Reformas da prefeitura prejudicaram o funcionamento da feira (Foto:Danilo Ramos/Rede Brasil Atual)

A feira Kantuta foi criada em 2002, após os feirantes bolivianos serem retirados da Praça Padre Bento, também no Pari, onde ocorria uma feira de artesanato. Houve um intenso movimento de moradores da região para que a feira saísse dali. De acordo com Rodrigues, o espaço era pequeno para a proporção que a feira estava tomando. O espaço da praça Kantuta foi cedido pela prefeitura de Marta Suplicy (PT). O nome Kantuta vem de uma flor típica do altiplano andino, que é é verde, vermelha e amarela, as mesmas cores da bandeira boliviana.

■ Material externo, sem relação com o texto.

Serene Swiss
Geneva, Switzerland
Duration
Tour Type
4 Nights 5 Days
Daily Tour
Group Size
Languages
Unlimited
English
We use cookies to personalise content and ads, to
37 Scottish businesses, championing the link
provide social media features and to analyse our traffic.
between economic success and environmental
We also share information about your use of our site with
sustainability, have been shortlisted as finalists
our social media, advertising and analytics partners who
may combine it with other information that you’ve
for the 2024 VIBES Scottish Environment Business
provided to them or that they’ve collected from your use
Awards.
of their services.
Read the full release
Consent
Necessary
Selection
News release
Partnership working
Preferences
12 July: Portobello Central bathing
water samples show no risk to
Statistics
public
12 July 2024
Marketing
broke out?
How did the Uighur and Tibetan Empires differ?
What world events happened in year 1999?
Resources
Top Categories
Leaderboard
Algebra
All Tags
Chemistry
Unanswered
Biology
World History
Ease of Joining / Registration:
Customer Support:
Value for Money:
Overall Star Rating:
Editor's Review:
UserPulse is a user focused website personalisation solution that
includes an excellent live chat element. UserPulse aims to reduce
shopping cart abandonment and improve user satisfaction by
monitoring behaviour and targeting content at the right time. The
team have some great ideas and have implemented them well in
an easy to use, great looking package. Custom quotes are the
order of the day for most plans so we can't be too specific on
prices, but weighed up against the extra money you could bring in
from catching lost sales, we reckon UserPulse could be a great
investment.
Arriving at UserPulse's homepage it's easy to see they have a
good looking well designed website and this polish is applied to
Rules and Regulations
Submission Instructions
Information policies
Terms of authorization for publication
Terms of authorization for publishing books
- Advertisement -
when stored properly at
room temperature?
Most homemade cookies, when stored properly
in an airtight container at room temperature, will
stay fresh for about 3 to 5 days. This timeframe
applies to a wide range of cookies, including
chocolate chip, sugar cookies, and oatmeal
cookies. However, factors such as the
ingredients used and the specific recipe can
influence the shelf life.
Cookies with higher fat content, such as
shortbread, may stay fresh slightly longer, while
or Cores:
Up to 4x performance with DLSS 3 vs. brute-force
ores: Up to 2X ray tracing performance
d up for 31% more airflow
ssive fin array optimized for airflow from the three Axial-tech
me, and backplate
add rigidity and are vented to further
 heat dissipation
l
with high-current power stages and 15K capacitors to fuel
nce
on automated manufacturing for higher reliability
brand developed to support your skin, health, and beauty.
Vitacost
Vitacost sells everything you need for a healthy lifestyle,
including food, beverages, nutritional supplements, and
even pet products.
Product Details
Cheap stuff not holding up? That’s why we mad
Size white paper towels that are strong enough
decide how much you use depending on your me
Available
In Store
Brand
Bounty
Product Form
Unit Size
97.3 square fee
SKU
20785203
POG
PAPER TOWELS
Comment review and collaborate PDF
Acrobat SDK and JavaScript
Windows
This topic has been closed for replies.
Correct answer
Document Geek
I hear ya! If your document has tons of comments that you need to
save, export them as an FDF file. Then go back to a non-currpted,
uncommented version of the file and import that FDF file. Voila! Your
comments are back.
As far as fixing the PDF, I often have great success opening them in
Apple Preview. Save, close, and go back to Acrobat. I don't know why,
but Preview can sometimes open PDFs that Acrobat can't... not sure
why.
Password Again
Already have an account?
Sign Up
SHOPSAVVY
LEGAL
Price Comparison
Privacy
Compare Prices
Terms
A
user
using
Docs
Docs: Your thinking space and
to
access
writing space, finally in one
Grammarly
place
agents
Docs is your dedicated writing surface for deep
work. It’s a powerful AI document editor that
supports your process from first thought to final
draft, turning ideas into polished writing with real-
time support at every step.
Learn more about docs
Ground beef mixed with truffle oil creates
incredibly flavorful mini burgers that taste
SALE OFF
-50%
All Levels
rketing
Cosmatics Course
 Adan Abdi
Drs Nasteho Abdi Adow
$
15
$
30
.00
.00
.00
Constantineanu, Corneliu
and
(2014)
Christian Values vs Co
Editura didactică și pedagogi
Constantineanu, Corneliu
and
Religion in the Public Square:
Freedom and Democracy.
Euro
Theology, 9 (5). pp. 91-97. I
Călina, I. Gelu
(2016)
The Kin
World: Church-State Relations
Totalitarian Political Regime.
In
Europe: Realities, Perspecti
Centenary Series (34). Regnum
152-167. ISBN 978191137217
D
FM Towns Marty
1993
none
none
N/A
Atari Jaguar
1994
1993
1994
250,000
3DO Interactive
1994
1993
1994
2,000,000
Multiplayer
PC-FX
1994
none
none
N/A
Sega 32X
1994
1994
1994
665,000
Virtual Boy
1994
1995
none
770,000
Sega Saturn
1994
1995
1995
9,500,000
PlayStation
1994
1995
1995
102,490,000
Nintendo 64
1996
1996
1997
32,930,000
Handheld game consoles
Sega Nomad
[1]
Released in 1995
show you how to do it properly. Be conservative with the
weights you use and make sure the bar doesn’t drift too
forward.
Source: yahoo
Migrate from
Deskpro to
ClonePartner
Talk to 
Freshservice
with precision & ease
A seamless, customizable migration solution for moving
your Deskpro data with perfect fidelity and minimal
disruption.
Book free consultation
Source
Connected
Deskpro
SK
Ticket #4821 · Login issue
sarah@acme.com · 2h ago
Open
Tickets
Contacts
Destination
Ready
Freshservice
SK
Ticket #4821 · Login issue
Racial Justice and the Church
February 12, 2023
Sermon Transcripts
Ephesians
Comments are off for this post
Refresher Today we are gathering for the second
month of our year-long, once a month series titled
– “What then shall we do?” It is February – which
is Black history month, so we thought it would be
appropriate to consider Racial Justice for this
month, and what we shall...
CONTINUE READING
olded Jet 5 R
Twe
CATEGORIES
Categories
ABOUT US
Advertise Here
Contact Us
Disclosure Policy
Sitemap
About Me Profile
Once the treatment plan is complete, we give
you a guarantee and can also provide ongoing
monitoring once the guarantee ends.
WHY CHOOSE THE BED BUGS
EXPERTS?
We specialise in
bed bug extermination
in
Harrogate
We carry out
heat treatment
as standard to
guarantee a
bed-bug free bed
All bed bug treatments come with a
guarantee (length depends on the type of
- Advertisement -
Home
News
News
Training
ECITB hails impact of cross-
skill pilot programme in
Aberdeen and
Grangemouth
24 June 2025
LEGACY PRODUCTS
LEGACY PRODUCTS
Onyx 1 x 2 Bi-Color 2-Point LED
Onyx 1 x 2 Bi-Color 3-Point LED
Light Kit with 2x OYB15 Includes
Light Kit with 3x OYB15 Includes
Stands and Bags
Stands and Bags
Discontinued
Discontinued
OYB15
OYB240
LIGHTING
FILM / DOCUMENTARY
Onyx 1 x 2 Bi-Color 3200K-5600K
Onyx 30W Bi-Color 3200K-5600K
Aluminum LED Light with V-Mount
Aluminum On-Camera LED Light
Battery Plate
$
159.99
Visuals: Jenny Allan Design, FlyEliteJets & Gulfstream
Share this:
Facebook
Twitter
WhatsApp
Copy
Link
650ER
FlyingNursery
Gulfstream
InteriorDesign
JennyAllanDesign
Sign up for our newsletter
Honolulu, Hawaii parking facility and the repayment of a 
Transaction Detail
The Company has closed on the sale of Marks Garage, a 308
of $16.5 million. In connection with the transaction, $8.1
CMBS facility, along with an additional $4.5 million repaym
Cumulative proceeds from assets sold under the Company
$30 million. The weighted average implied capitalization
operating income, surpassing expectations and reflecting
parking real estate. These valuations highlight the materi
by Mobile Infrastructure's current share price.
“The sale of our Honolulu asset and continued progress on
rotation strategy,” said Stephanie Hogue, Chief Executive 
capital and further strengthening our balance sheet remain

Os dez anos da feira foram comemorados em uma festa no domingo passado (1º). Os feirantes entrevistados dizem que a prefeitura os trata com descaso. Jorge Gutierrez é um dos fundadores. Ele vive no Brasil há 30 anos. Chegou ao país para trabalhar com costura, em um sub-emprego, e hoje possui dois restaurantes de comida típica. Ele trabalhou na feira, durante o princípio de sua existência, arranjando postos para imigrantes recém-chegados. “Poderia dizer que a prefeitura é racista, por conta de tudo o que a comunidade boliviana sofre, mas no caso da Kantuta, é um simples descaso”, comentou.

Juan Morales é feirante na Kantuta desde o início da feira. Veio de La Paz em 1992 com sua esposa Maria. Começou trabalhando como garçom em um hotel e hoje vende comidas típicas ali. “A prefeitura é muito burocrática. Até hoje, não temos nosso espaço regularizado”, lamentou.